In 1970 he began a career in the Inland Revenue and earned a reputation for intelligent management and skillful handling of cases. He worked in Derek (later Lord) Rayner's team when the civil service was being reformed. He was able reach a satisfactory settlement in the Lloyd's fiasco, much to the surprise of many.

In 1970 Alan Bray joined the Gay Liberation Front (GLF). He also helped to found the Gay Christian Movement. He was also involved with the Gay News Defence Committee set up in 1977 to fight the libel prosecution of Gay News by Mary Whitehouse. He joined the Gay Activists Alliance(GAA)and in 1979 he helped to organise their zap of The Guardian offices after the newspaper published an offensive article about the Gay Pride march.

During the day he worked in his job as a civil servant but in the evenings he was writing Homosexuality in Renaissance England. This helped fashion the view in the developing subject of lesbian and gay history that the concept of homosexuality was a product of history. He was also a founding member of the Gay History Group.

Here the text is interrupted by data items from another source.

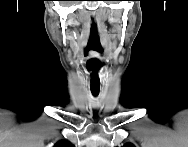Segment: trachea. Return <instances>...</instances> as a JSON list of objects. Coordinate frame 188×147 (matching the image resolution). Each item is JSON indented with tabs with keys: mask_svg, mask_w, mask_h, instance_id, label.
Segmentation results:
<instances>
[{
	"mask_svg": "<svg viewBox=\"0 0 188 147\" xmlns=\"http://www.w3.org/2000/svg\"><path fill=\"white\" fill-rule=\"evenodd\" d=\"M92 94H93L94 96H97V95H98V93H97V92H92Z\"/></svg>",
	"mask_w": 188,
	"mask_h": 147,
	"instance_id": "trachea-1",
	"label": "trachea"
}]
</instances>
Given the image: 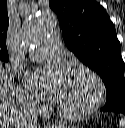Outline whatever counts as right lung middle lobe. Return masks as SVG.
Returning <instances> with one entry per match:
<instances>
[{
  "label": "right lung middle lobe",
  "instance_id": "right-lung-middle-lobe-1",
  "mask_svg": "<svg viewBox=\"0 0 125 128\" xmlns=\"http://www.w3.org/2000/svg\"><path fill=\"white\" fill-rule=\"evenodd\" d=\"M0 61H1V62H8L9 60H8V59H5V60H1V59H0ZM3 67H5V64H3Z\"/></svg>",
  "mask_w": 125,
  "mask_h": 128
}]
</instances>
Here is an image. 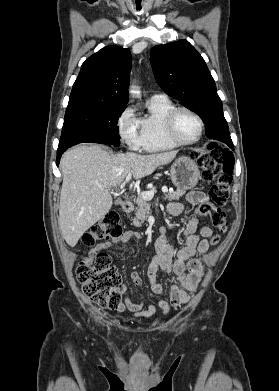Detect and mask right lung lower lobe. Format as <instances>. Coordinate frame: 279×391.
Listing matches in <instances>:
<instances>
[{
    "label": "right lung lower lobe",
    "mask_w": 279,
    "mask_h": 391,
    "mask_svg": "<svg viewBox=\"0 0 279 391\" xmlns=\"http://www.w3.org/2000/svg\"><path fill=\"white\" fill-rule=\"evenodd\" d=\"M95 143H108V144H113V145H116V146H117V145L120 144V141H119V139H116V138H113V137H104V138H101V139L96 140ZM67 149H68V147L58 148V150H57V160H56L57 166L59 165L61 155H62Z\"/></svg>",
    "instance_id": "1"
}]
</instances>
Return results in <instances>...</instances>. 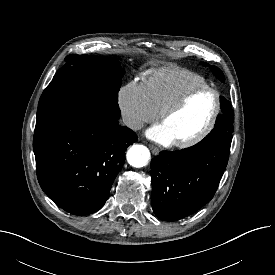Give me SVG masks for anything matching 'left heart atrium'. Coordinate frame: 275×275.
I'll return each instance as SVG.
<instances>
[{"instance_id": "39dd6f15", "label": "left heart atrium", "mask_w": 275, "mask_h": 275, "mask_svg": "<svg viewBox=\"0 0 275 275\" xmlns=\"http://www.w3.org/2000/svg\"><path fill=\"white\" fill-rule=\"evenodd\" d=\"M147 136L162 144H170L173 142V138L162 124H158L150 128L147 131Z\"/></svg>"}]
</instances>
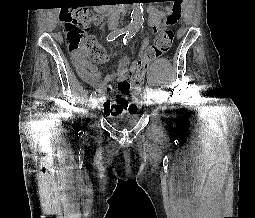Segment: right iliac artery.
Here are the masks:
<instances>
[{"label": "right iliac artery", "instance_id": "1", "mask_svg": "<svg viewBox=\"0 0 255 218\" xmlns=\"http://www.w3.org/2000/svg\"><path fill=\"white\" fill-rule=\"evenodd\" d=\"M129 32H130V30H128V29H119V30H116V31L110 33V34L107 36L106 40H107L108 42H111V41L115 40L117 37H119V36H121V35H123V34H125V33L127 34V33H129ZM95 97H96V92L93 91V92L91 93V95H90V99L93 100Z\"/></svg>", "mask_w": 255, "mask_h": 218}]
</instances>
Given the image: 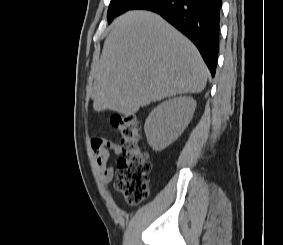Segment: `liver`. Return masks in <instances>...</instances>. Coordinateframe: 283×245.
<instances>
[{
  "label": "liver",
  "mask_w": 283,
  "mask_h": 245,
  "mask_svg": "<svg viewBox=\"0 0 283 245\" xmlns=\"http://www.w3.org/2000/svg\"><path fill=\"white\" fill-rule=\"evenodd\" d=\"M208 70L193 43L150 11H128L105 39L91 97L97 112L134 115L151 102L204 90Z\"/></svg>",
  "instance_id": "1"
}]
</instances>
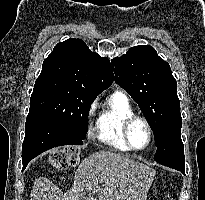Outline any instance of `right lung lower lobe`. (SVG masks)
Listing matches in <instances>:
<instances>
[{
    "instance_id": "right-lung-lower-lobe-1",
    "label": "right lung lower lobe",
    "mask_w": 205,
    "mask_h": 200,
    "mask_svg": "<svg viewBox=\"0 0 205 200\" xmlns=\"http://www.w3.org/2000/svg\"><path fill=\"white\" fill-rule=\"evenodd\" d=\"M25 127L22 145L23 170L33 158L48 149L62 145L83 144V140L77 138L59 122L37 111H29Z\"/></svg>"
}]
</instances>
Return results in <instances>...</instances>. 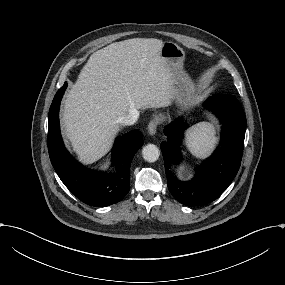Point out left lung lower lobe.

His employers in the Inland Revenue gave him a sabbatical in 1984 and he was elected as a research fellow of Nuffield College, Oxford. During this time he wrote The Clandestine Reformer: a Study of the Rayner Scrutinies.

In 1985 he was received into the Roman Catholic church and became a prominant lay Catholic advising the Archbishop of Westminster on gay issues.

From 1994 to 1997 he was a member of the editorial collective of History Workshop Journal, a journal for socialist and feminist historians. The journal published two important articles by Alan Bray.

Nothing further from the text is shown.